Over the next two years Flytrap and I had an all out war for the body. Try as we may, neither of us could keep control. In desperation I started seeing cognitive psychologist. Every test, inventory and diagnostic tool she gave me showed I was just a well adjusted happily married cisgender guy with extreme gender dysphoria. My doctor explained I was androgyne and was experiencing an Adjustment Disorder. Neither Flytrap or I could accept there was anything transgender about either of us, but she helped us realize that, like it or not, we needed each other and had to find a way to share the body.
There was a six month calm before the storm. I actually began to think of myself as bigender. My Psychologist did her best to discourage the growing distinction Flytrap and I needed to make between us. When the flashbacks and time and memory loss began she knew the painful journey I was about to take. With tears in her eyes my doctor referred me for Trauma Recovery Therapy.
Quoting Flytrap:
"I have slowly come to the point that I have stopped looking for an "Aha Moment," or any one thing that is going to cure me. Trauma recovery is going to be a life long process. The six of us may never become one person, but as my System heals, it is becoming less and less important for me to spend separate time as a girl. I am beginning to feel safe expressing the things that really matter as Primary. And to realize I never really needed to be a girl to think, or feel, or do any of that like my mind told me I did to protect itself when I was small."

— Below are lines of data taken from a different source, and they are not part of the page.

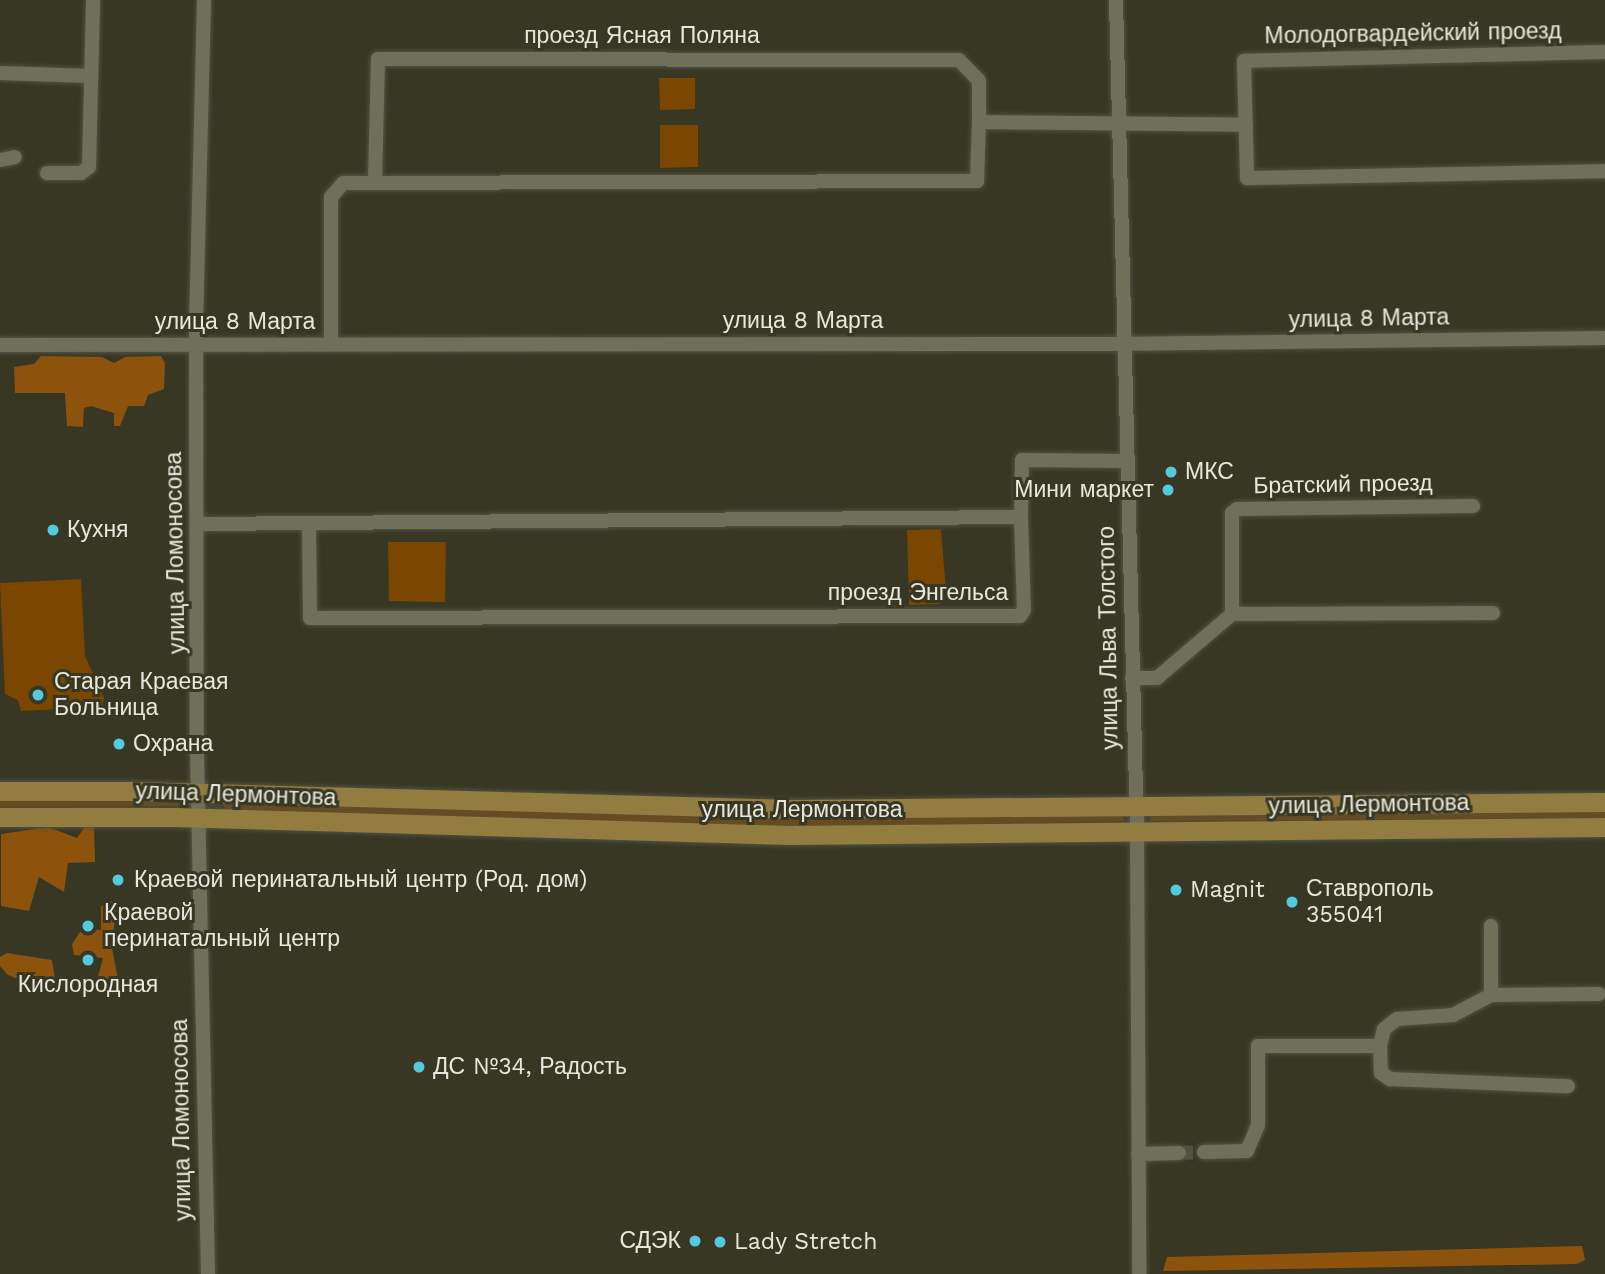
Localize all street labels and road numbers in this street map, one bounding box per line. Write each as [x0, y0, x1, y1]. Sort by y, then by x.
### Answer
street label: Молодогвардейский проезд [1264, 18, 1562, 50]
street label: проезд Ясная Поляна [524, 22, 760, 50]
street label: улица 8 Марта [1288, 304, 1450, 334]
street label: улица 8 Марта [723, 307, 883, 335]
street label: улица 8 Марта [155, 308, 315, 336]
street label: улица Ломоносова [160, 452, 192, 654]
street label: Братский проезд [1253, 470, 1433, 500]
street label: улица Льва Толстого [1093, 526, 1125, 750]
street label: проезд Энгельса [828, 579, 1008, 607]
street label: улица Лермонтова [135, 778, 337, 812]
street label: улица Лермонтова [1268, 789, 1470, 821]
street label: улица Лермонтова [702, 796, 902, 824]
street label: улица Ломоносова [166, 1019, 198, 1221]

Trauma recovery has been the most painful experience of my life but I am slowly becoming the person I was meant to be. I still steer the ship most of the time but my alters and I take life one day at a time. Flytrap and I have a comfortable balance and it is extremely important to us both that the people we know see us as a cisgender girl and guy. Apart from my immediate family and doctors, only a handful of people in either of our own lives know we have DID and opposite gender alters.
I know how strong a person's need to transition can be and how confident they can be that it is right for them. But I understand now how rarely that means a person is transsexual- particularly if there is any history of childhood sexual abuse. My doctors' mistake nearly cost the life I spent 50 years building only to leave me no better off as a woman than I was as a man. Looking back over the last 9 years it's hard to understand why DID isn't the go to diagnosis when a person has a need to express themself as another gender.